If you have a marker or lifted components on your printed circuit board, it means that these components are higher than the PCB. Such mainly take place during the process of wave soldering, ending up resembling a tombstone.
- Lifted components is a common printed circuit board issue that a lot of PCB manufacturers face. Some of the most basic causes of lifted parts include the following:
- Using components that consist of varied lead or thermal solderability requirements.
- Wave is PCB soldering flexible PCBs that tend to bend as the components remain flat.
- An incorrect length of lead that happens to lift as it enters the solder bath.
PCB Soldering Excess Solder
Excess PCB solder on printed circuit boards is a big challenge that manufacturers face when producing these boards. If a board PCB passes through a wave soldering machine but takes too much solder, they’ll be an excess solder build-up. Excess solder on a printed circuit board will eventually have an impact on its functionality.
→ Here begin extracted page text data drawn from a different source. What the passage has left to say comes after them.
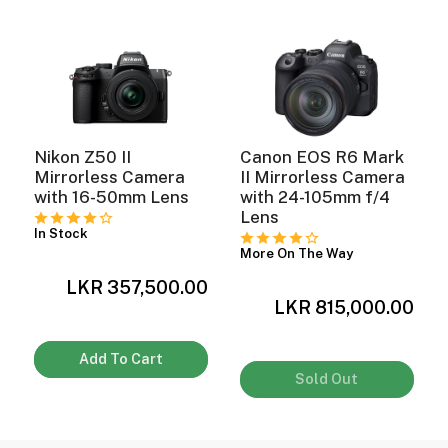
Nikon Z50 II
Canon EOS R6 Mark
Mirrorless Camera
II Mirrorless Camera
with 16-50mm Lens
with 24-105mm f/4
Lens
In Stock
More On The Way
0
LKR 357,500.00
LKR 815,000.00
Add To Cart
Sold Out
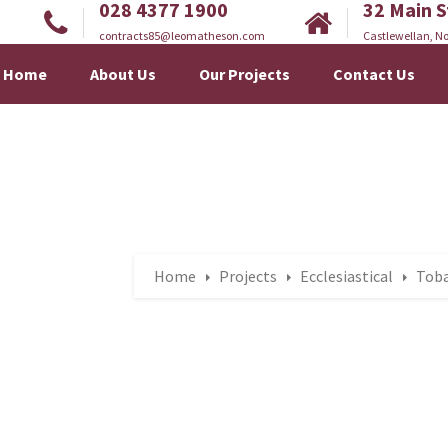
028 4377 1900
32 Main S
contracts85@leomatheson.com
Castlewellan, No
Home
About Us
Our Projects
Contact Us
Home
Projects
Ecclesiastical
Toba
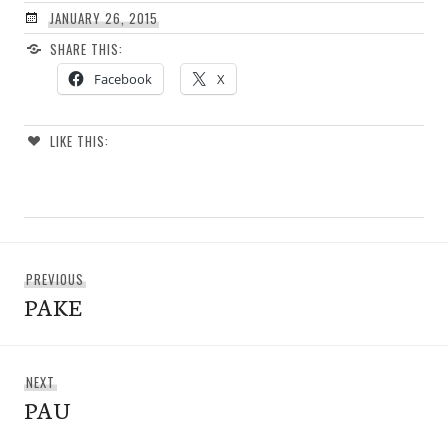
JANUARY 26, 2015
SHARE THIS:
Facebook
X
LIKE THIS:
Post
Previous
PREVIOUS
navigation
PAKE
post:
Next
NEXT
PAU
post:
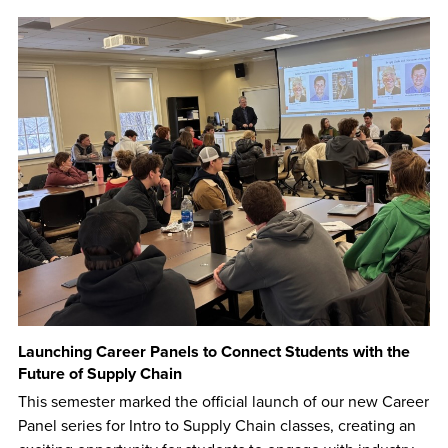
Launching Career Panels to Connect Students with the
Future of Supply Chain
This semester marked the official launch of our new Career
Panel series for Intro to Supply Chain classes, creating an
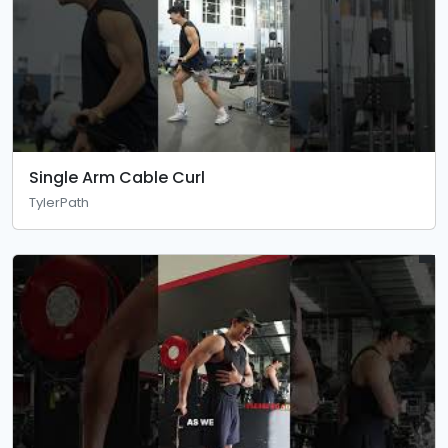
Single Arm Cable Curl
TylerPath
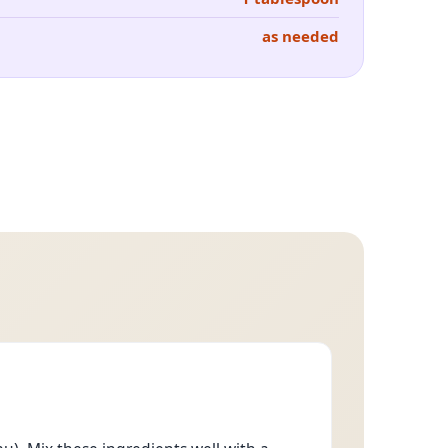
as needed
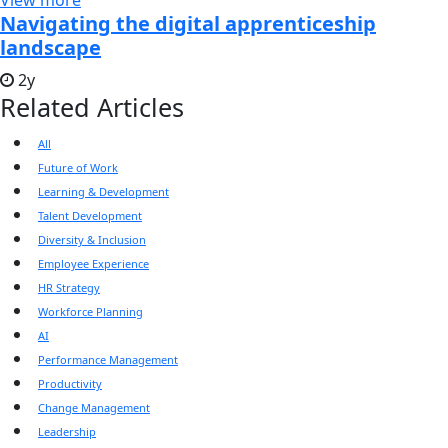
View more
Navigating the digital apprenticeship
landscape
2y
Related Articles
All
Future of Work
Learning & Development
Talent Development
Diversity & Inclusion
Employee Experience
HR Strategy
Workforce Planning
AI
Performance Management
Productivity
Change Management
Leadership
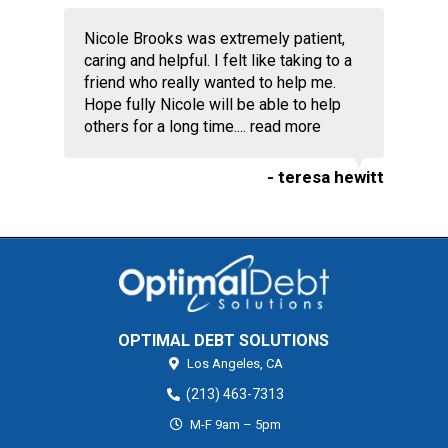
Nicole Brooks was extremely patient,
caring and helpful. I felt like taking to a
friend who really wanted to help me.
Hope fully Nicole will be able to help
others for a long time....
read more
- teresa hewitt
OPTIMAL DEBT SOLUTIONS
Los Angeles,
CA
(213) 463-7313
M-F 9am – 5pm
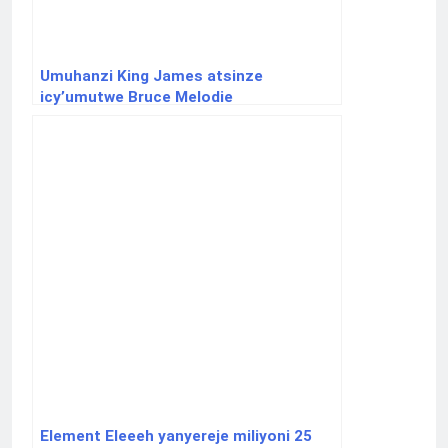
Umuhanzi King James atsinze
icy’umutwe Bruce Melodie
Element Eleeeh yanyereje miliyoni 25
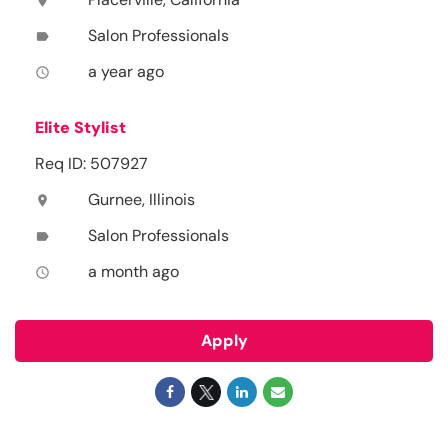
location_on
Salon Professionals
label
a year ago
access_time
Elite Stylist
Req ID: 507927
Gurnee, Illinois
location_on
Salon Professionals
label
a month ago
access_time
Apply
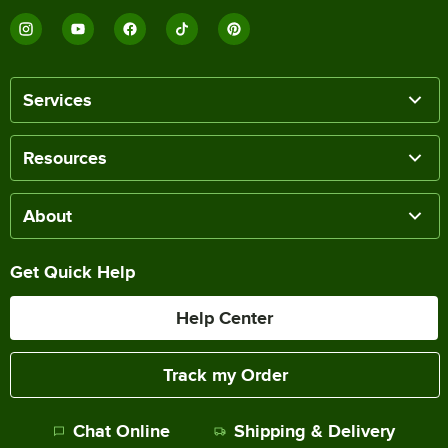
Services
Resources
About
Get Quick Help
Help Center
Track my Order
Chat Online
Shipping & Delivery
Just like Lifted Components and Solder Bridging, there several major causes of excessive solder. Some of them include the following:
- We cannot use Failure to orient the same type components in the same direction during wave soldering.
- Employing the use of incorrect lengths to pad ratio when designing the printed circuit board.
- Conveyor belt running fast on the manufacturer’s side.
- For you to avoid cases of too much solder, it’s advisable not to get too enthusiastic to the extent of applying a lot of solder on the pins.
PCB Soldering Cold Joints
On a printed circuit board, cold joints appear somewhat pock-marked, lumpy, and dull. But what is a cold connection? In short, a cold junction takes place when the solder doesn’t melt completely, resulting in a lumpy or rough surface. Cold joints are highly unreliable, and a common printed circuit board soldering issue facing plenty of manufacturers. Cold joints occur due to some reasons worth noting. Primary reasons for cold joints are:
- The soldering iron or the solder joint itself is not heated enough until it is needed.
- Ground the pad directly without considering heat dissipation.
- Accumulation of flux under the circuit board causes the solder to adhere incorrectly to the connector.
- Use uneven SMD components in the design process.
- Use an inappropriate wave height between the circuit board and the solder wave.
Blow Holes and Pin Holes
Pinholes and blowholes are easy to identify on a printed circuit board. All you have to do is to look for any holes in the solder joints. In most cases, these holes extend from the layer that you are observing to the internal layers. Also, they may extend to the bottom of the board, bringing about connectivity issues. The main causes of blow and pins can include:
- Excess moisture that builds upon the circuit board.
- The components cannot be oriented in the same direction during welding.
- In the design stage, the via ratio is too small or too large.